[Dataset entries]
┄┄┄┄┄┄┄┄┄┄

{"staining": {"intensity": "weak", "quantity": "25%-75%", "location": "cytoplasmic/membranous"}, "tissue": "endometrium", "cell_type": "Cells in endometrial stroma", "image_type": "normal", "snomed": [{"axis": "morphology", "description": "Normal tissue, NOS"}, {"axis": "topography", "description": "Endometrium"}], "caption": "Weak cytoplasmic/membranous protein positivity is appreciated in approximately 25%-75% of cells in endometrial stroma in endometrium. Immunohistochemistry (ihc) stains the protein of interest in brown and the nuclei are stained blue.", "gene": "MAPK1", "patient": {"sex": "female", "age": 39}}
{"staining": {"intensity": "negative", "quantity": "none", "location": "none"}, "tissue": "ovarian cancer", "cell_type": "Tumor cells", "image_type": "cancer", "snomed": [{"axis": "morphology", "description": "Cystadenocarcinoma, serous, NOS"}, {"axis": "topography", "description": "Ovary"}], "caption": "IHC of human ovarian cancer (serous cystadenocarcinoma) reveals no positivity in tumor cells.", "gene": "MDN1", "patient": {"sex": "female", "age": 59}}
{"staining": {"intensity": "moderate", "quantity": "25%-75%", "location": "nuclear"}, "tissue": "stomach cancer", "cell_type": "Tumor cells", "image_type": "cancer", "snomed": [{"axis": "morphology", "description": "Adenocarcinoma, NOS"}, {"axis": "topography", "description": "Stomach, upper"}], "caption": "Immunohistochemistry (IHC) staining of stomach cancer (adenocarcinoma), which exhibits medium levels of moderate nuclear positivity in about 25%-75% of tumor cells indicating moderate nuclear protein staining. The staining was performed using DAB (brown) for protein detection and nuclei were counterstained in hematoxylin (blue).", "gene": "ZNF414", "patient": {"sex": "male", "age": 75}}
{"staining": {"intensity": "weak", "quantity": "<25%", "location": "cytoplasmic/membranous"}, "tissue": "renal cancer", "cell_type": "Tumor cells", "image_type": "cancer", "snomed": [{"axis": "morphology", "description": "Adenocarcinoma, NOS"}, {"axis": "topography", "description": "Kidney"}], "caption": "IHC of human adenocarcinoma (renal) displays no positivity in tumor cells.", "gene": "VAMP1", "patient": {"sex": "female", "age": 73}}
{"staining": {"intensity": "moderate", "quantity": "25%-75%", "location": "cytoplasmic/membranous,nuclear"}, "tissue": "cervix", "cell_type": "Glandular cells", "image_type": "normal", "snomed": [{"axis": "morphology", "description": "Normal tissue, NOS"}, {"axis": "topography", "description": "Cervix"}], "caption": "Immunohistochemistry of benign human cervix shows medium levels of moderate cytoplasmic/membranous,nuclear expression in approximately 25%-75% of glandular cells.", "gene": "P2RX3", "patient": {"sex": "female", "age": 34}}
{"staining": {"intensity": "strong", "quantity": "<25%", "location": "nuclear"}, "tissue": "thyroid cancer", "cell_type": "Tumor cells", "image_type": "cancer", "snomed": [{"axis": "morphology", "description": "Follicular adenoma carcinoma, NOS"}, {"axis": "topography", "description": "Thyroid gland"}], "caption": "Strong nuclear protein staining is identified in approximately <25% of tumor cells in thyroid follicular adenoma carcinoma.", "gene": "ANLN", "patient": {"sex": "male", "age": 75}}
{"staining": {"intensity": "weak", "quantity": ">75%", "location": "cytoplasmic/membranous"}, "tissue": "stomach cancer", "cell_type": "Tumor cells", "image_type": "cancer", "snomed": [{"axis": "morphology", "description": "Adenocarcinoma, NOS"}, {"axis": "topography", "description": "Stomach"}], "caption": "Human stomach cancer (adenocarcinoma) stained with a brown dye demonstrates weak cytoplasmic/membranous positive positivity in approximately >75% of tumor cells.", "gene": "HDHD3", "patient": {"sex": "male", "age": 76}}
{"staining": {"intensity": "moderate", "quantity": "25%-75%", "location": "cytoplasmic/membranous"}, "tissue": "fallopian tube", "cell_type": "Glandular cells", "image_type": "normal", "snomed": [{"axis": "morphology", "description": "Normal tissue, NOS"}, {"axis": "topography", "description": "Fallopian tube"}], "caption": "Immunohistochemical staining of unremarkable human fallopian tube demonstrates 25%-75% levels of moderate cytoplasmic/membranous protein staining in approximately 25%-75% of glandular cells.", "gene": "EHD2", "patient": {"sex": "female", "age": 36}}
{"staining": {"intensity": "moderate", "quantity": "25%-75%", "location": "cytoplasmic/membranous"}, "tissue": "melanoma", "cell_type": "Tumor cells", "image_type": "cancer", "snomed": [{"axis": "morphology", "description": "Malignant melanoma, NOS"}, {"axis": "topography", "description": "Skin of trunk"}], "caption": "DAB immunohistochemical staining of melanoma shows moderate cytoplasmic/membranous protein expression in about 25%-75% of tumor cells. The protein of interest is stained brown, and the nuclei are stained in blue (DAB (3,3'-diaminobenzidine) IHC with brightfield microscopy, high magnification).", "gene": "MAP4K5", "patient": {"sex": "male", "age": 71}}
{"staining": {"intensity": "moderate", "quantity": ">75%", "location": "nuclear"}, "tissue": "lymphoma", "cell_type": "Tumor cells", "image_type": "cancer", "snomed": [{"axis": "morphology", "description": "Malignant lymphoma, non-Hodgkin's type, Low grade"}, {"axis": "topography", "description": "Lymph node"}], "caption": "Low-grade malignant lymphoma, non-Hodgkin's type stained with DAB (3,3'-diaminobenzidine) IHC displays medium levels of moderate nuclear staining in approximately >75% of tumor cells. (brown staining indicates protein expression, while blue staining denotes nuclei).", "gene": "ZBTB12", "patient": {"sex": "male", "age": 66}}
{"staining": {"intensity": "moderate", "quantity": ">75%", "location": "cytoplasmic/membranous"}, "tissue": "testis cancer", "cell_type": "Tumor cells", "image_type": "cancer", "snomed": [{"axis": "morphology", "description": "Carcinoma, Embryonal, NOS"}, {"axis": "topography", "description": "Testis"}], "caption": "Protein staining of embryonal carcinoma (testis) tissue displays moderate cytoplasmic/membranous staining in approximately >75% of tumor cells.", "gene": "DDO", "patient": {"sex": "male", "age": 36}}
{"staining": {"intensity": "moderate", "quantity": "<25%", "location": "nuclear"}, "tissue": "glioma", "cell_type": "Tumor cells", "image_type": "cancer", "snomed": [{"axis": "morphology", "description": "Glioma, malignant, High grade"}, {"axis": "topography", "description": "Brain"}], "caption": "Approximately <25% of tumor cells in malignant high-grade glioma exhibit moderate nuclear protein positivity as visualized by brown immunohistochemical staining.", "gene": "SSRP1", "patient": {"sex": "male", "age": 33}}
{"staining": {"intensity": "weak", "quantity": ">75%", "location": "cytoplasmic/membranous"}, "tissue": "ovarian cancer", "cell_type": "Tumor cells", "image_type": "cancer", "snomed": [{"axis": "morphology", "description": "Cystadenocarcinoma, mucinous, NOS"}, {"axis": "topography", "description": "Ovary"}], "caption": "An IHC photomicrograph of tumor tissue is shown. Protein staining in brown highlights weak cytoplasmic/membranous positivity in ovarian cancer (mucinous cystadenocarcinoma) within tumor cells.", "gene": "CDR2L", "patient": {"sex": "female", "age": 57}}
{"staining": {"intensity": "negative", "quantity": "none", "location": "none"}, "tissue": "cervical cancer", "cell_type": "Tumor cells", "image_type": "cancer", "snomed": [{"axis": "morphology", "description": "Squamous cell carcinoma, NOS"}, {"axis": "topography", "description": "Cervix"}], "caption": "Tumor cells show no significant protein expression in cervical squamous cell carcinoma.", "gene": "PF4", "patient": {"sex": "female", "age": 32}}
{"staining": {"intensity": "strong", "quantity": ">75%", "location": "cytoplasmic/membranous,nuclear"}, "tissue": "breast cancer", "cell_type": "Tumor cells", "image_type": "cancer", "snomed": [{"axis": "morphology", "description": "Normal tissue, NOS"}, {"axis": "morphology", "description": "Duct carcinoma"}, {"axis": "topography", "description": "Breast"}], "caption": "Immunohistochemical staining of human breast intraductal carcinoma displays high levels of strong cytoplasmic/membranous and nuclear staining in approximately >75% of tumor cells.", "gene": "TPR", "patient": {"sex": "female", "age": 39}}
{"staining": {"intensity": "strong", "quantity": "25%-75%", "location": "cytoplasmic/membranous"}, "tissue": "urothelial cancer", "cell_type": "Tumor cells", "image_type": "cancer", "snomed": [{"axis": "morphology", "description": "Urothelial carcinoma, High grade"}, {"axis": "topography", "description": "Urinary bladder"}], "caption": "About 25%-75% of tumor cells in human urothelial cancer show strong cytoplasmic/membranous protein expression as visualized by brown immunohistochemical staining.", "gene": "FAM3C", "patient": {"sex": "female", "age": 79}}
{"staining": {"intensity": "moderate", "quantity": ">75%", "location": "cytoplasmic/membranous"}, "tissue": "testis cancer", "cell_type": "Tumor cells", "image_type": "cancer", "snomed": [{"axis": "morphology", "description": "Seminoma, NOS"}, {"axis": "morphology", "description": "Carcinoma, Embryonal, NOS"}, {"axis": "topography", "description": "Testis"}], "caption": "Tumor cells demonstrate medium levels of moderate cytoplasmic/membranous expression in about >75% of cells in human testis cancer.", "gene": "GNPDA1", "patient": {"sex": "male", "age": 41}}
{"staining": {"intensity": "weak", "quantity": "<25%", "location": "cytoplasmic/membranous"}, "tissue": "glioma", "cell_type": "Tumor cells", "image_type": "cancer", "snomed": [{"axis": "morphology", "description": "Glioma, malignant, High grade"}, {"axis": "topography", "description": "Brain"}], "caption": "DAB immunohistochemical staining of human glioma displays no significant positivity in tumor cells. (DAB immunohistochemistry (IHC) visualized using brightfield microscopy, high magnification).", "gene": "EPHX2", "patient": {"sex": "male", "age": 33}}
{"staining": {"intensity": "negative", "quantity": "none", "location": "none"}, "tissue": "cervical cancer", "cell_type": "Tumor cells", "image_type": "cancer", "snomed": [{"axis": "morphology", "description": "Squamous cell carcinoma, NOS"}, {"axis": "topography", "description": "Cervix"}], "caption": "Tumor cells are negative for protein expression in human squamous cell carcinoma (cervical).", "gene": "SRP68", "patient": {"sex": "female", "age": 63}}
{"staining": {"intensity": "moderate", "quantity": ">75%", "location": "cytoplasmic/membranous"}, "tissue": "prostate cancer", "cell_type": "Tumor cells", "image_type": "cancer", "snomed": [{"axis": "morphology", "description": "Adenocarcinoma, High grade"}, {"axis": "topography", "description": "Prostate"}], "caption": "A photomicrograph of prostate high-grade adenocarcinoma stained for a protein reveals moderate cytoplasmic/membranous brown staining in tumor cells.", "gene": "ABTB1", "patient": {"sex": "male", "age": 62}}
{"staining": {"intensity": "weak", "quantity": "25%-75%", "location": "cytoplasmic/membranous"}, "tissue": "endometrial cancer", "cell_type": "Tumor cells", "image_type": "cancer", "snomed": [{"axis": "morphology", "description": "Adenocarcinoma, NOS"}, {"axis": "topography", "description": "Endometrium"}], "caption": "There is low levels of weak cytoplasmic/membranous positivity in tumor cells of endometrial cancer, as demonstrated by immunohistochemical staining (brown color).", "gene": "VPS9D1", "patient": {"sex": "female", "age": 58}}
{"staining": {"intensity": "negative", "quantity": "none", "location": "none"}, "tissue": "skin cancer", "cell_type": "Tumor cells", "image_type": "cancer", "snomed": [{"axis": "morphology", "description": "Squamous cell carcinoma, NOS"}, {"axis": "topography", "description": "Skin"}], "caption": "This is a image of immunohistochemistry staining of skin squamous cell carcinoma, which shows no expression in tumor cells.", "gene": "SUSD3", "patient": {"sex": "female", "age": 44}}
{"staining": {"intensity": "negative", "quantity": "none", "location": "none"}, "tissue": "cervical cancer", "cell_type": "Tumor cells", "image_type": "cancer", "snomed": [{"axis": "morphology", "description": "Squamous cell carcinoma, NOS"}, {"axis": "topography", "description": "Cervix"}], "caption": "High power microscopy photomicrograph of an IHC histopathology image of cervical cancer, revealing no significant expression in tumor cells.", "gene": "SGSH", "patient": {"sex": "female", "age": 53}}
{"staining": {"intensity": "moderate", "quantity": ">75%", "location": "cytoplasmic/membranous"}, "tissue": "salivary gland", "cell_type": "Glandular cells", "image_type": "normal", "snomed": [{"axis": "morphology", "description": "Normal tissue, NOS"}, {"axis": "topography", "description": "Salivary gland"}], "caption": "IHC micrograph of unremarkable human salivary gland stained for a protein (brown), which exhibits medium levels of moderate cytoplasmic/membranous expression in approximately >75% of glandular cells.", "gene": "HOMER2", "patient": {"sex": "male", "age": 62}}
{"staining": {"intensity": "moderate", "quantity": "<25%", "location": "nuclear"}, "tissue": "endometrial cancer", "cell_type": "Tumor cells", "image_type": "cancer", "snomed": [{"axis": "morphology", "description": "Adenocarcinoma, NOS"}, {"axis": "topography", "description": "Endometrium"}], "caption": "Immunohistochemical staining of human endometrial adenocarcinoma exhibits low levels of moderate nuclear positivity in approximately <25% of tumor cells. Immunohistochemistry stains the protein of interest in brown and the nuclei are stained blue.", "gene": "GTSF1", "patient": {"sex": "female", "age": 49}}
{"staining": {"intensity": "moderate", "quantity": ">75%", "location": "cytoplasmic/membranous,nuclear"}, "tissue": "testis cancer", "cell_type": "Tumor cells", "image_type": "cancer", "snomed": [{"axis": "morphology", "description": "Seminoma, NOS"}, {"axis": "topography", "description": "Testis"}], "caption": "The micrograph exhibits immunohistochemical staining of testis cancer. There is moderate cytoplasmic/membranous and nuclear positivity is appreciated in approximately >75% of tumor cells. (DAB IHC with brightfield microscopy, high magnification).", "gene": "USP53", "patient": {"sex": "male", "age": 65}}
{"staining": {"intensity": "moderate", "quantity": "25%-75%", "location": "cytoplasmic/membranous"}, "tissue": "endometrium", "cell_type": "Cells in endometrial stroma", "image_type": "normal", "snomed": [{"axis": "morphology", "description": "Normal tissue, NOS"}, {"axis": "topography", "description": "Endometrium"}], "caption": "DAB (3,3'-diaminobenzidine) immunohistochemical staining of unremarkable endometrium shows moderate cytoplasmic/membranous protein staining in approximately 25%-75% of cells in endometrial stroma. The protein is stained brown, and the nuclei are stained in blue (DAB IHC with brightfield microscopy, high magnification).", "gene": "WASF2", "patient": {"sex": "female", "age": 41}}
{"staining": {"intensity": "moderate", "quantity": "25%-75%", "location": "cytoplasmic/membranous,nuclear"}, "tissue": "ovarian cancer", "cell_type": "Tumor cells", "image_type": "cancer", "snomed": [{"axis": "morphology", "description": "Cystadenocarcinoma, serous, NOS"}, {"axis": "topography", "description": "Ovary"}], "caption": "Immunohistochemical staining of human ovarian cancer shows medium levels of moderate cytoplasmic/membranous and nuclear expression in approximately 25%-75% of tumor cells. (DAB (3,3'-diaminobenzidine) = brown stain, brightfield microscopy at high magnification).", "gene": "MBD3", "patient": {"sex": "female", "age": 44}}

┄┄┄┄┄┄┄┄┄┄

§ Exercise
Please copy the lines in the records above between the one holding "(IHC) staining of" and the one holding "of human adenocarcinoma", inclusive, exactly and with no other line.

§ Answer to this problem
{"staining": {"intensity": "moderate", "quantity": "25%-75%", "location": "nuclear"}, "tissue": "stomach cancer", "cell_type": "Tumor cells", "image_type": "cancer", "snomed": [{"axis": "morphology", "description": "Adenocarcinoma, NOS"}, {"axis": "topography", "description": "Stomach, upper"}], "caption": "Immunohistochemistry (IHC) staining of stomach cancer (adenocarcinoma), which exhibits medium levels of moderate nuclear positivity in about 25%-75% of tumor cells indicating moderate nuclear protein staining. The staining was performed using DAB (brown) for protein detection and nuclei were counterstained in hematoxylin (blue).", "gene": "ZNF414", "patient": {"sex": "male", "age": 75}}
{"staining": {"intensity": "weak", "quantity": "<25%", "location": "cytoplasmic/membranous"}, "tissue": "renal cancer", "cell_type": "Tumor cells", "image_type": "cancer", "snomed": [{"axis": "morphology", "description": "Adenocarcinoma, NOS"}, {"axis": "topography", "description": "Kidney"}], "caption": "IHC of human adenocarcinoma (renal) displays no positivity in tumor cells.", "gene": "VAMP1", "patient": {"sex": "female", "age": 73}}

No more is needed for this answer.